* Start SELECTED EXTRACT *

= Falling A Records =

Independent Record Label based in England

Falling A Records is a British Essex, England-based independent record label, founded in the late 1970s by Barry Lamb and Peter Ashby., born out of the D.I.Y cassette movement. It owned a shop in Clacton-on-Sea which sold new and second hand records, distributed fanzines such as New Crimes, Vague, Vox, Flipside, Juniper beri-beri, Blam!, and D.I.Y magazines/comics including the very first copies of Viz. It also distributed leaflets for various causes such as "anti-apartheid" and "anti-vivisection", music and politics being interlinked at the time.

It had a roster of several bands on its own label, such as the insane picnic (sic), Standing Ovation and Spasmodic Caress, as well as cassettes and some vinyl it distributed for other D.I.Y cassette labels including Cause for Concern, Subway, Adventures in Reality, Music for Midgets, Third Mind and Colortapes. Many notable bands were distributed by Falling A, including The Cleaners from Venus featuring Martin Newell, the Modern Art, Attrition, The Pastels, The Membranes and Wavis O'Shave (also known as Foffo Spearjig). Some exclusive material was recorded for Falling A by The Cleaners from Venus and Foffo Spearjig among others.

* End SELECTED EXTRACT *
* Start RECORDS *

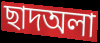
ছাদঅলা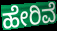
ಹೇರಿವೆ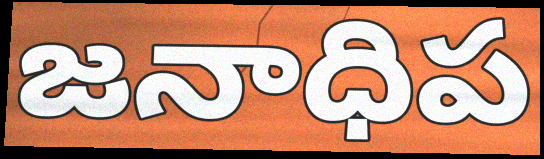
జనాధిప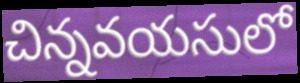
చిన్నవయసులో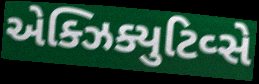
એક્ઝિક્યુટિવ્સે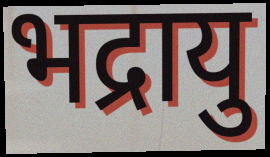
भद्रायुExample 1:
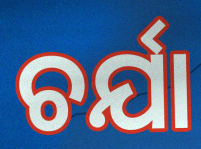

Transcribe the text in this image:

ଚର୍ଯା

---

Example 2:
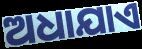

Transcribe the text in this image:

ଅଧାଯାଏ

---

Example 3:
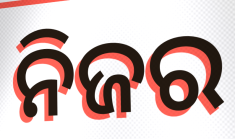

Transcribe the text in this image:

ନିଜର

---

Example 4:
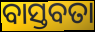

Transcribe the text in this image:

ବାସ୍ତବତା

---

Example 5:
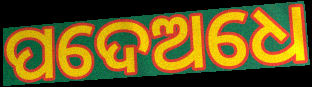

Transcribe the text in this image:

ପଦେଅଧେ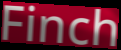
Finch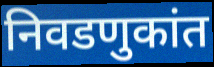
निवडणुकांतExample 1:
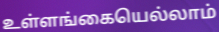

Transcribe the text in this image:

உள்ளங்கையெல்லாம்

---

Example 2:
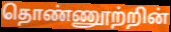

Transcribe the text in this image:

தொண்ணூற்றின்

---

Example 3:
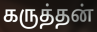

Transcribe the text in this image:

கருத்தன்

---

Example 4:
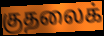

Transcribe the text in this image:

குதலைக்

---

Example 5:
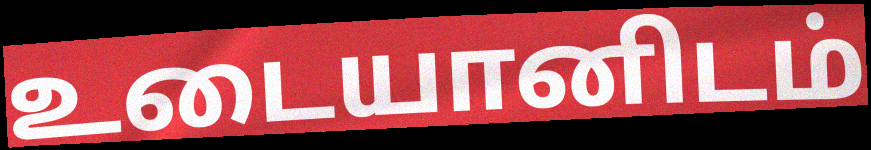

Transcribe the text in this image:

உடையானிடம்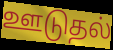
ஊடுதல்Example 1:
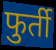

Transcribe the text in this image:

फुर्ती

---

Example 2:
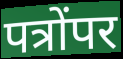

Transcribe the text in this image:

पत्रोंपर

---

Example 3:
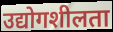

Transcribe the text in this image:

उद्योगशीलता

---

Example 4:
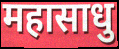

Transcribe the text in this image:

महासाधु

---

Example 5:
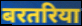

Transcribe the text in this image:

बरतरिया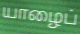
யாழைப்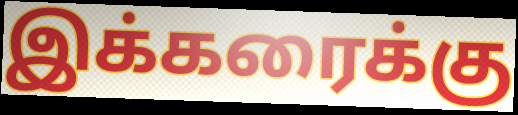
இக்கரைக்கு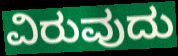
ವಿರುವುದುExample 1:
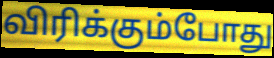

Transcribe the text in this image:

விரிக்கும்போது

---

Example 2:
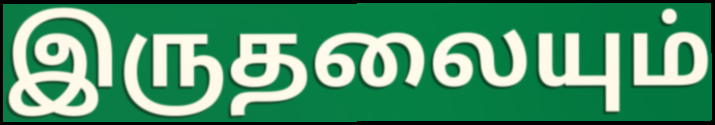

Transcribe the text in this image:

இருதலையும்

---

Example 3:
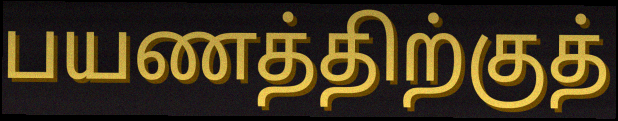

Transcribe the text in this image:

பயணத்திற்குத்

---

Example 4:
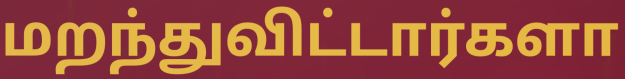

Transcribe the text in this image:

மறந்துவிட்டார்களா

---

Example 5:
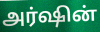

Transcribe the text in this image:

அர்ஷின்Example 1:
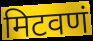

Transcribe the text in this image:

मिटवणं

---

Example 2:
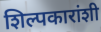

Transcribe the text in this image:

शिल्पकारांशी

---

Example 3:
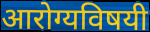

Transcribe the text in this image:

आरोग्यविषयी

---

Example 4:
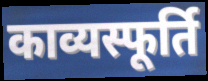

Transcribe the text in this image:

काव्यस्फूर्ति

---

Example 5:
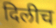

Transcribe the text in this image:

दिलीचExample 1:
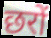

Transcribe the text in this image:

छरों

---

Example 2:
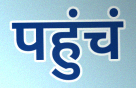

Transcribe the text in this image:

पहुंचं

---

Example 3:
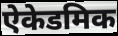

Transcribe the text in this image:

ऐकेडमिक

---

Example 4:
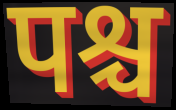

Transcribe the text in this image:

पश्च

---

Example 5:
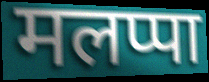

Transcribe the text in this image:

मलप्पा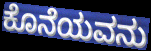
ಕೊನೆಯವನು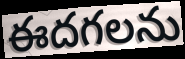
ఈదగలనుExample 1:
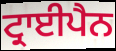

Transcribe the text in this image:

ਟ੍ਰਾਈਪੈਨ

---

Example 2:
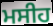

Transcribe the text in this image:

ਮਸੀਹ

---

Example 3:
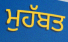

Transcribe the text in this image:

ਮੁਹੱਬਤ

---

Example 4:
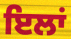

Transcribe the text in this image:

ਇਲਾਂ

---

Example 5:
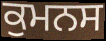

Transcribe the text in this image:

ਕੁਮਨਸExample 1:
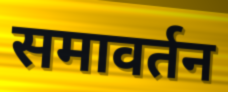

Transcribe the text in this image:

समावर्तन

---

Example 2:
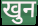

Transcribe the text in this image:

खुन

* End RECORDS *

REQUIRED TASK:
Copy out the Falling A Records text above in full, word for word.

EXERCISE ANSWER:
= Falling A Records =

Independent Record Label based in England

Falling A Records is a British Essex, England-based independent record label, founded in the late 1970s by Barry Lamb and Peter Ashby., born out of the D.I.Y cassette movement. It owned a shop in Clacton-on-Sea which sold new and second hand records, distributed fanzines such as New Crimes, Vague, Vox, Flipside, Juniper beri-beri, Blam!, and D.I.Y magazines/comics including the very first copies of Viz. It also distributed leaflets for various causes such as "anti-apartheid" and "anti-vivisection", music and politics being interlinked at the time.

It had a roster of several bands on its own label, such as the insane picnic (sic), Standing Ovation and Spasmodic Caress, as well as cassettes and some vinyl it distributed for other D.I.Y cassette labels including Cause for Concern, Subway, Adventures in Reality, Music for Midgets, Third Mind and Colortapes. Many notable bands were distributed by Falling A, including The Cleaners from Venus featuring Martin Newell, the Modern Art, Attrition, The Pastels, The Membranes and Wavis O'Shave (also known as Foffo Spearjig). Some exclusive material was recorded for Falling A by The Cleaners from Venus and Foffo Spearjig among others.